3. In our cultural values:

  • Through a team-based investment process. It is the job of every person in our team to challenge the Coronation portfolio DNA that underpins all our portfolios. As an investment house that has not hedged its bets through multiple teams, boutiques or investment styles, we have no other horses in the race. We simply cannot afford for a low-probability, high-impact event (Nassim Taleb's ‘black swan’) to derail our portfolios.

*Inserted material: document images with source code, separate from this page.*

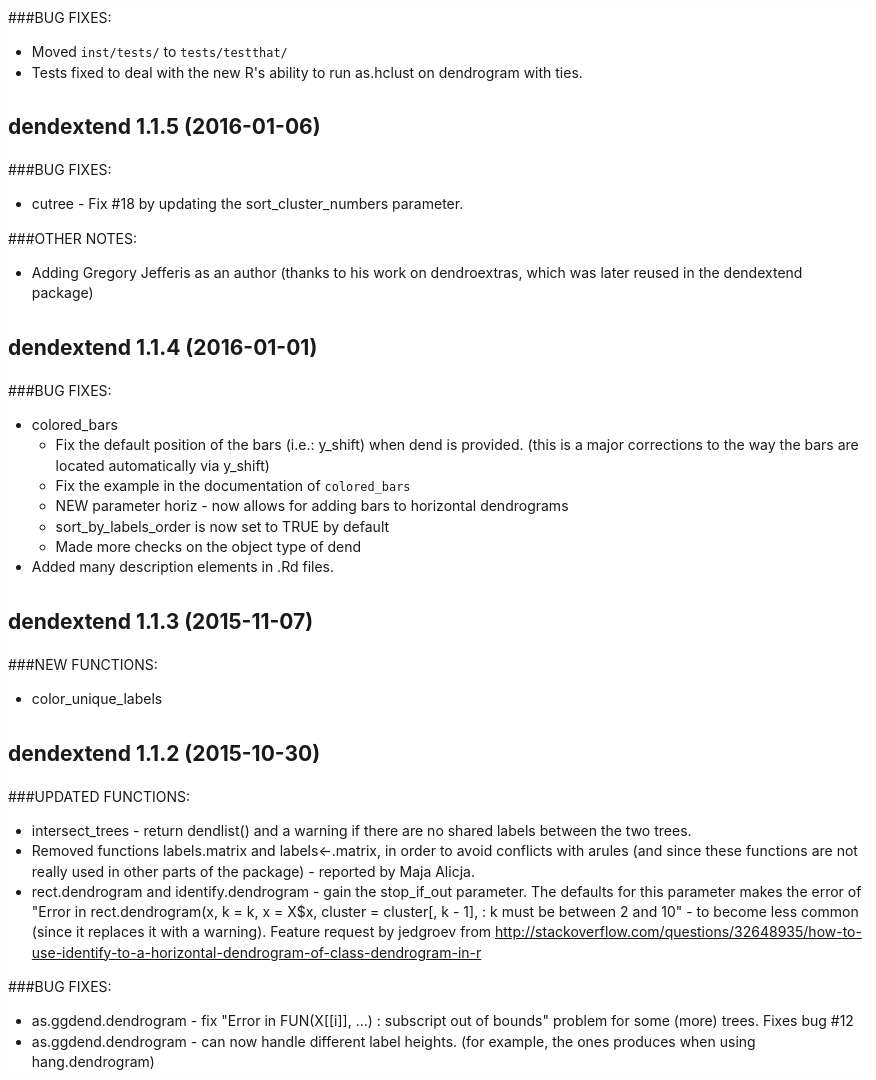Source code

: ###BUG FIXES:
   * Moved `inst/tests/` to `tests/testthat/`
   * Tests fixed to deal with the new R's ability to run as.hclust on dendrogram with ties.


dendextend 1.1.5 (2016-01-06)
----------------------------------------

###BUG FIXES:
   * cutree - Fix #18 by updating the sort_cluster_numbers parameter.

###OTHER NOTES:
   * Adding Gregory Jefferis as an author (thanks to his work on dendroextras, which was later reused in the dendextend package)

dendextend 1.1.4 (2016-01-01)
----------------------------------------


###BUG FIXES:
   * colored_bars
      * Fix the default position of the bars (i.e.: y_shift) when dend is provided. (this is a major corrections to the way the bars are located automatically via y_shift)
      * Fix the example in the documentation of `colored_bars`
      * NEW parameter horiz - now allows for adding bars to horizontal dendrograms
      * sort_by_labels_order is now set to TRUE by default
      * Made more checks on the object type of dend
   * Added many description elements in .Rd files. 



dendextend 1.1.3 (2015-11-07)
----------------------------------------

###NEW FUNCTIONS:
   * color_unique_labels



dendextend 1.1.2 (2015-10-30)
----------------------------------------

###UPDATED FUNCTIONS:
   * intersect_trees - return dendlist() and a warning if there are no shared labels between the two trees.
   * Removed functions labels.matrix and labels<-.matrix, in order to avoid conflicts with arules (and since these functions are not really used in other parts of the package) - reported by Maja Alicja.
   * rect.dendrogram and identify.dendrogram - gain the stop_if_out parameter. The defaults for this parameter makes the error of "Error in rect.dendrogram(x, k = k, x = X$x, cluster = cluster[, k - 1],  : 
k must be between 2 and 10" - to become less common (since it replaces it with a warning). Feature request by jedgroev from http://stackoverflow.com/questions/32648935/how-to-use-identify-to-a-horizontal-dendrogram-of-class-dendrogram-in-r

###BUG FIXES:
   * as.ggdend.dendrogram - fix "Error in FUN(X[[i]], ...) : subscript out of bounds" problem for some (more) trees. Fixes bug #12
   * as.ggdend.dendrogram - can now handle different label heights. (for example, the ones produces when using hang.dendrogram)
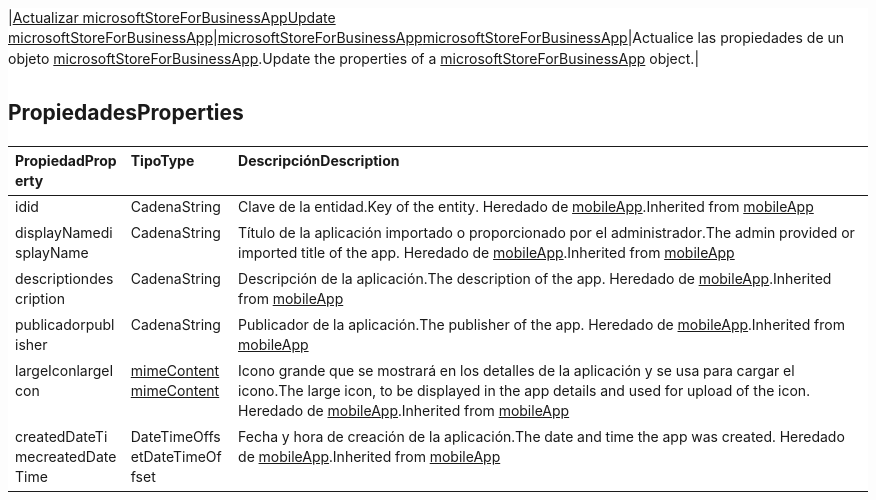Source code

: |[<span data-ttu-id="97e8a-122">Actualizar microsoftStoreForBusinessApp</span><span class="sxs-lookup"><span data-stu-id="97e8a-122">Update microsoftStoreForBusinessApp</span></span>](../api/intune_apps_microsoftstoreforbusinessapp_update.md)|[<span data-ttu-id="97e8a-123">microsoftStoreForBusinessApp</span><span class="sxs-lookup"><span data-stu-id="97e8a-123">microsoftStoreForBusinessApp</span></span>](../resources/intune_apps_microsoftstoreforbusinessapp.md)|<span data-ttu-id="97e8a-124">Actualice las propiedades de un objeto [microsoftStoreForBusinessApp](../resources/intune_apps_microsoftstoreforbusinessapp.md).</span><span class="sxs-lookup"><span data-stu-id="97e8a-124">Update the properties of a [microsoftStoreForBusinessApp](../resources/intune_apps_microsoftstoreforbusinessapp.md) object.</span></span>|

## <a name="properties"></a><span data-ttu-id="97e8a-125">Propiedades</span><span class="sxs-lookup"><span data-stu-id="97e8a-125">Properties</span></span>
|<span data-ttu-id="97e8a-126">Propiedad</span><span class="sxs-lookup"><span data-stu-id="97e8a-126">Property</span></span>|<span data-ttu-id="97e8a-127">Tipo</span><span class="sxs-lookup"><span data-stu-id="97e8a-127">Type</span></span>|<span data-ttu-id="97e8a-128">Descripción</span><span class="sxs-lookup"><span data-stu-id="97e8a-128">Description</span></span>|
|:---|:---|:---|
|<span data-ttu-id="97e8a-129">id</span><span class="sxs-lookup"><span data-stu-id="97e8a-129">id</span></span>|<span data-ttu-id="97e8a-130">Cadena</span><span class="sxs-lookup"><span data-stu-id="97e8a-130">String</span></span>|<span data-ttu-id="97e8a-131">Clave de la entidad.</span><span class="sxs-lookup"><span data-stu-id="97e8a-131">Key of the entity.</span></span> <span data-ttu-id="97e8a-132">Heredado de [mobileApp](../resources/intune_apps_mobileapp.md).</span><span class="sxs-lookup"><span data-stu-id="97e8a-132">Inherited from [mobileApp](../resources/intune_apps_mobileapp.md)</span></span>|
|<span data-ttu-id="97e8a-133">displayName</span><span class="sxs-lookup"><span data-stu-id="97e8a-133">displayName</span></span>|<span data-ttu-id="97e8a-134">Cadena</span><span class="sxs-lookup"><span data-stu-id="97e8a-134">String</span></span>|<span data-ttu-id="97e8a-135">Título de la aplicación importado o proporcionado por el administrador.</span><span class="sxs-lookup"><span data-stu-id="97e8a-135">The admin provided or imported title of the app.</span></span> <span data-ttu-id="97e8a-136">Heredado de [mobileApp](../resources/intune_apps_mobileapp.md).</span><span class="sxs-lookup"><span data-stu-id="97e8a-136">Inherited from [mobileApp](../resources/intune_apps_mobileapp.md)</span></span>|
|<span data-ttu-id="97e8a-137">description</span><span class="sxs-lookup"><span data-stu-id="97e8a-137">description</span></span>|<span data-ttu-id="97e8a-138">Cadena</span><span class="sxs-lookup"><span data-stu-id="97e8a-138">String</span></span>|<span data-ttu-id="97e8a-139">Descripción de la aplicación.</span><span class="sxs-lookup"><span data-stu-id="97e8a-139">The description of the app.</span></span> <span data-ttu-id="97e8a-140">Heredado de [mobileApp](../resources/intune_apps_mobileapp.md).</span><span class="sxs-lookup"><span data-stu-id="97e8a-140">Inherited from [mobileApp](../resources/intune_apps_mobileapp.md)</span></span>|
|<span data-ttu-id="97e8a-141">publicador</span><span class="sxs-lookup"><span data-stu-id="97e8a-141">publisher</span></span>|<span data-ttu-id="97e8a-142">Cadena</span><span class="sxs-lookup"><span data-stu-id="97e8a-142">String</span></span>|<span data-ttu-id="97e8a-143">Publicador de la aplicación.</span><span class="sxs-lookup"><span data-stu-id="97e8a-143">The publisher of the app.</span></span> <span data-ttu-id="97e8a-144">Heredado de [mobileApp](../resources/intune_apps_mobileapp.md).</span><span class="sxs-lookup"><span data-stu-id="97e8a-144">Inherited from [mobileApp](../resources/intune_apps_mobileapp.md)</span></span>|
|<span data-ttu-id="97e8a-145">largeIcon</span><span class="sxs-lookup"><span data-stu-id="97e8a-145">largeIcon</span></span>|[<span data-ttu-id="97e8a-146">mimeContent</span><span class="sxs-lookup"><span data-stu-id="97e8a-146">mimeContent</span></span>](../resources/intune_shared_mimecontent.md)|<span data-ttu-id="97e8a-147">Icono grande que se mostrará en los detalles de la aplicación y se usa para cargar el icono.</span><span class="sxs-lookup"><span data-stu-id="97e8a-147">The large icon, to be displayed in the app details and used for upload of the icon.</span></span> <span data-ttu-id="97e8a-148">Heredado de [mobileApp](../resources/intune_apps_mobileapp.md).</span><span class="sxs-lookup"><span data-stu-id="97e8a-148">Inherited from [mobileApp](../resources/intune_apps_mobileapp.md)</span></span>|
|<span data-ttu-id="97e8a-149">createdDateTime</span><span class="sxs-lookup"><span data-stu-id="97e8a-149">createdDateTime</span></span>|<span data-ttu-id="97e8a-150">DateTimeOffset</span><span class="sxs-lookup"><span data-stu-id="97e8a-150">DateTimeOffset</span></span>|<span data-ttu-id="97e8a-151">Fecha y hora de creación de la aplicación.</span><span class="sxs-lookup"><span data-stu-id="97e8a-151">The date and time the app was created.</span></span> <span data-ttu-id="97e8a-152">Heredado de [mobileApp](../resources/intune_apps_mobileapp.md).</span><span class="sxs-lookup"><span data-stu-id="97e8a-152">Inherited from [mobileApp](../resources/intune_apps_mobileapp.md)</span></span>|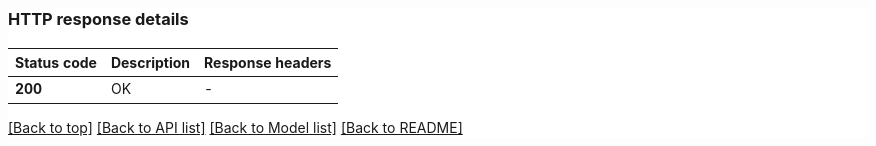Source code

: ### HTTP response details

| Status code | Description | Response headers |
| ----------- | ----------- | ---------------- |
| **200**     | OK          | -                |

[[Back to top]](#) [[Back to API list]](../README.md#documentation-for-api-endpoints) [[Back to Model list]](../README.md#documentation-for-models) [[Back to README]](../README.md)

  • We have deep respect for the fact that no one knows the future. It is a key principle that underpins our investment process. As was appropriately articulated by economist Edgar R. Fiedler, “He who lives by the crystal ball soon learns to eat ground glass.” Although we value securities and construct portfolios using a base case scenario, we continually stress-test those assumptions with alternative scenarios.

Ultimately, all investors are judged by their results. A good investment process and an experienced team certainly help, but ultimately it is the runs on the scoreboard that count. We understand this. But at the same time, our clients can find comfort in the fact that we do not get sucked into the temptation to push for returns at the expense of risk. In fact, the converse is true. We live by the maxim that it is often what you get wrong, not what you get right, that defines your long-term track record in investments. For this reason, we leave return on the table every day in pursuit of achieving robust and anti-fragile portfolios that are your best defence against the uncertain world we live in.